--- START ---

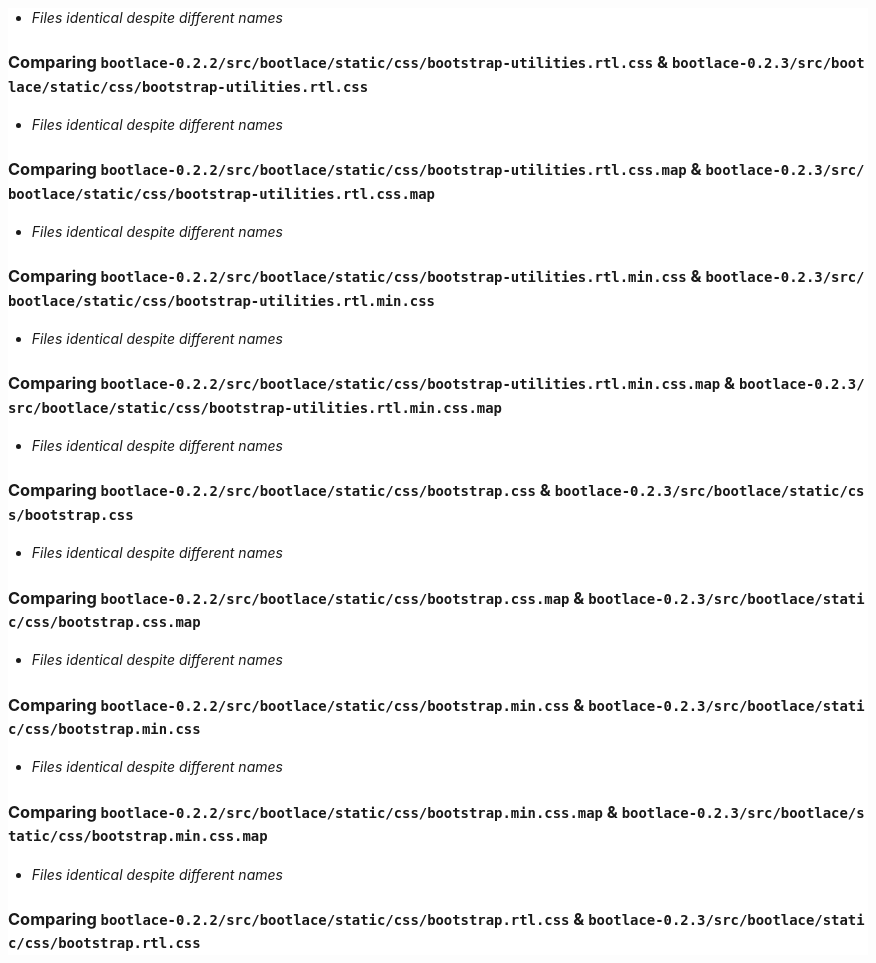  * *Files identical despite different names*

### Comparing `bootlace-0.2.2/src/bootlace/static/css/bootstrap-utilities.rtl.css` & `bootlace-0.2.3/src/bootlace/static/css/bootstrap-utilities.rtl.css`

 * *Files identical despite different names*

### Comparing `bootlace-0.2.2/src/bootlace/static/css/bootstrap-utilities.rtl.css.map` & `bootlace-0.2.3/src/bootlace/static/css/bootstrap-utilities.rtl.css.map`

 * *Files identical despite different names*

### Comparing `bootlace-0.2.2/src/bootlace/static/css/bootstrap-utilities.rtl.min.css` & `bootlace-0.2.3/src/bootlace/static/css/bootstrap-utilities.rtl.min.css`

 * *Files identical despite different names*

### Comparing `bootlace-0.2.2/src/bootlace/static/css/bootstrap-utilities.rtl.min.css.map` & `bootlace-0.2.3/src/bootlace/static/css/bootstrap-utilities.rtl.min.css.map`

 * *Files identical despite different names*

### Comparing `bootlace-0.2.2/src/bootlace/static/css/bootstrap.css` & `bootlace-0.2.3/src/bootlace/static/css/bootstrap.css`

 * *Files identical despite different names*

### Comparing `bootlace-0.2.2/src/bootlace/static/css/bootstrap.css.map` & `bootlace-0.2.3/src/bootlace/static/css/bootstrap.css.map`

 * *Files identical despite different names*

### Comparing `bootlace-0.2.2/src/bootlace/static/css/bootstrap.min.css` & `bootlace-0.2.3/src/bootlace/static/css/bootstrap.min.css`

 * *Files identical despite different names*

### Comparing `bootlace-0.2.2/src/bootlace/static/css/bootstrap.min.css.map` & `bootlace-0.2.3/src/bootlace/static/css/bootstrap.min.css.map`

 * *Files identical despite different names*

### Comparing `bootlace-0.2.2/src/bootlace/static/css/bootstrap.rtl.css` & `bootlace-0.2.3/src/bootlace/static/css/bootstrap.rtl.css`

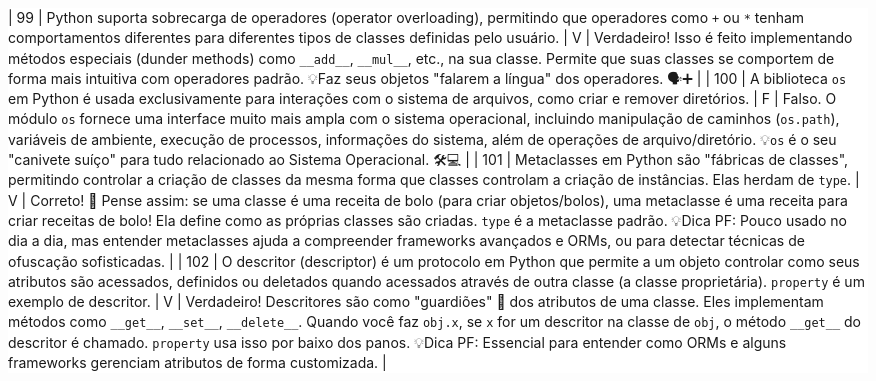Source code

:| 99  | Python suporta sobrecarga de operadores (operator overloading), permitindo que operadores como `+` ou `*` tenham comportamentos diferentes para diferentes tipos de classes definidas pelo usuário.                                                                                                                                                                                                                                                                                                                                                       | V                                                                                                                                                                           | Verdadeiro! Isso é feito implementando métodos especiais (dunder methods) como `__add__`, `__mul__`, etc., na sua classe. Permite que suas classes se comportem de forma mais intuitiva com operadores padrão. 💡Faz seus objetos "falarem a língua" dos operadores. 🗣️➕                                                                                                                                                                                                                                                                                                                                                                                                                  |
| 100 | A biblioteca `os` em Python é usada exclusivamente para interações com o sistema de arquivos, como criar e remover diretórios.                                                                                                                                                                                                                                                                                                                                                                                                                            | F                                                                                                                                                                           | Falso. O módulo `os` fornece uma interface muito mais ampla com o sistema operacional, incluindo manipulação de caminhos (`os.path`), variáveis de ambiente, execução de processos, informações do sistema, além de operações de arquivo/diretório. 💡`os` é o seu "canivete suíço" para tudo relacionado ao Sistema Operacional. 🛠️💻                                                                                                                                                                                                                                                                                                                                                    |
| 101 | Metaclasses em Python são "fábricas de classes", permitindo controlar a criação de classes da mesma forma que classes controlam a criação de instâncias. Elas herdam de `type`.                                                                                                                                                                                                                                                                                                                                                                           | V                                                                                                                                                                           | Correto! 🤯 Pense assim: se uma classe é uma receita de bolo (para criar objetos/bolos), uma metaclasse é uma receita para criar receitas de bolo! Ela define como as próprias classes são criadas. `type` é a metaclasse padrão. 💡Dica PF: Pouco usado no dia a dia, mas entender metaclasses ajuda a compreender frameworks avançados e ORMs, ou para detectar técnicas de ofuscação sofisticadas.                                                                                                                                                                                                                                                                                      |
| 102 | O descritor (descriptor) é um protocolo em Python que permite a um objeto controlar como seus atributos são acessados, definidos ou deletados quando acessados através de outra classe (a classe proprietária). `property` é um exemplo de descritor.                                                                                                                                                                                                                                                                                                     | V                                                                                                                                                                           | Verdadeiro! Descritores são como "guardiões" 💂 dos atributos de uma classe. Eles implementam métodos como `__get__`, `__set__`, `__delete__`. Quando você faz `obj.x`, se `x` for um descritor na classe de `obj`, o método `__get__` do descritor é chamado. `property` usa isso por baixo dos panos. 💡Dica PF: Essencial para entender como ORMs e alguns frameworks gerenciam atributos de forma customizada.                                                                                                                                                                                                                                                                         |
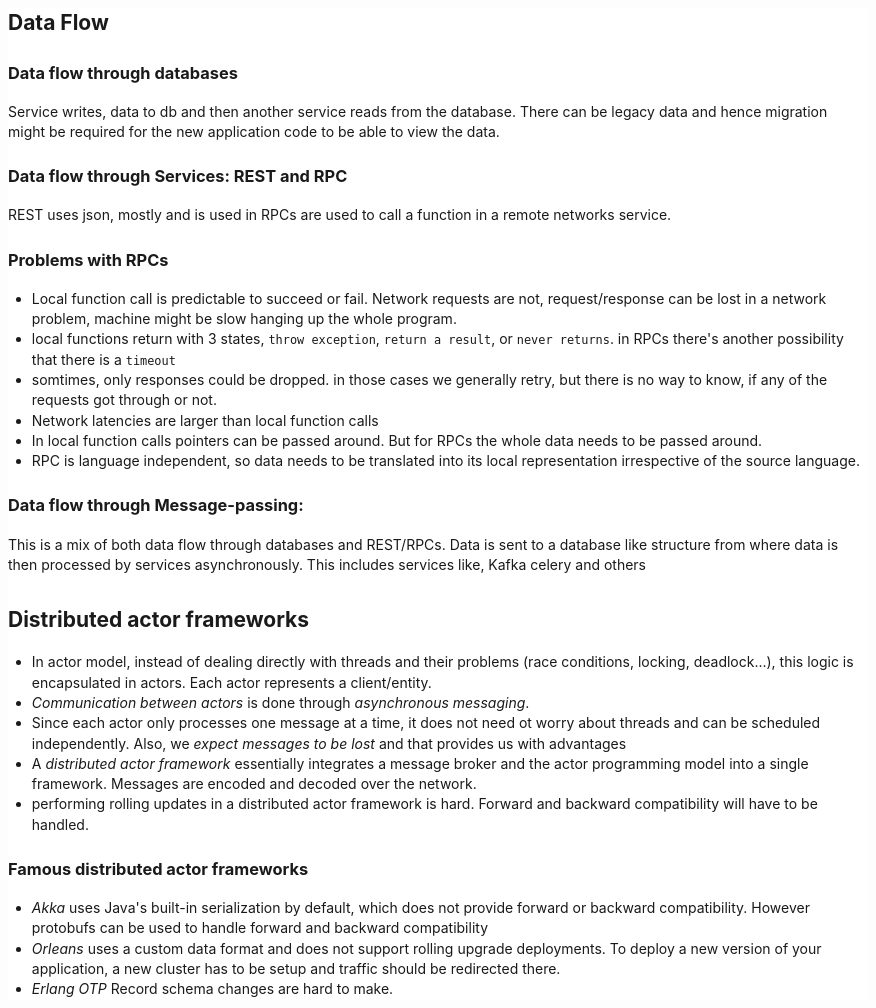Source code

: 
## Data Flow

### Data flow through databases
Service writes, data to db and then another service reads from the database.
There can be legacy data and hence migration might be required for the new application code to be able to view the data.

### Data flow through Services: REST and RPC
REST uses json, mostly and is used in 
RPCs are used to call a function in a remote networks service.
### Problems with RPCs
- Local function call is predictable to succeed or fail. Network requests are not, request/response can be lost in a network problem, machine might be slow hanging up the whole program.
- local functions return with 3 states, `throw exception`, `return a result`, or `never returns`. in RPCs there's another possibility that there is a `timeout`
- somtimes, only responses could be dropped. in those cases we generally retry, but there is no way to know, if any of the requests got through or not.
- Network latencies are larger than local function calls
- In local function calls pointers can be passed around. But for RPCs the whole data needs to be passed around.
- RPC is language independent, so data needs to be translated into its local representation irrespective of the source language.

### Data flow through Message-passing:

This is a mix of both data flow through databases and REST/RPCs. Data is sent to a database like structure from where data is then processed by services asynchronously. This includes services like, Kafka celery and others

## Distributed actor frameworks

- In actor model, instead of dealing directly with threads and their problems (race conditions, locking, deadlock...), this logic is encapsulated in actors. Each actor represents a client/entity.
- _Communication between actors_ is done through _asynchronous messaging_.
- Since each actor only processes one message at a time, it does not need ot worry about threads and can be scheduled independently. Also, we _expect messages to be lost_ and that provides us with advantages
- A _distributed actor framework_ essentially integrates a message broker and the actor programming model into a single framework. Messages are encoded and decoded over the network.
- performing rolling updates in a  distributed actor framework is hard. Forward and backward compatibility will have to be handled.

### Famous distributed actor frameworks
- _Akka_ uses Java's built-in serialization by default, which does not provide forward or backward compatibility. However protobufs can be used to handle forward and backward compatibility
- _Orleans_ uses a custom data format and does not support rolling upgrade deployments. To deploy a new version of your application, a new cluster has to be setup and traffic should be redirected there.
- _Erlang OTP_ Record schema changes are hard to make.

--- END ---

Copy out the lines above with "utilities" in them.

● **RESULT BELOW**
### Comparing `bootlace-0.2.2/src/bootlace/static/css/bootstrap-utilities.rtl.css` & `bootlace-0.2.3/src/bootlace/static/css/bootstrap-utilities.rtl.css`
### Comparing `bootlace-0.2.2/src/bootlace/static/css/bootstrap-utilities.rtl.css.map` & `bootlace-0.2.3/src/bootlace/static/css/bootstrap-utilities.rtl.css.map`
### Comparing `bootlace-0.2.2/src/bootlace/static/css/bootstrap-utilities.rtl.min.css` & `bootlace-0.2.3/src/bootlace/static/css/bootstrap-utilities.rtl.min.css`
### Comparing `bootlace-0.2.2/src/bootlace/static/css/bootstrap-utilities.rtl.min.css.map` & `bootlace-0.2.3/src/bootlace/static/css/bootstrap-utilities.rtl.min.css.map`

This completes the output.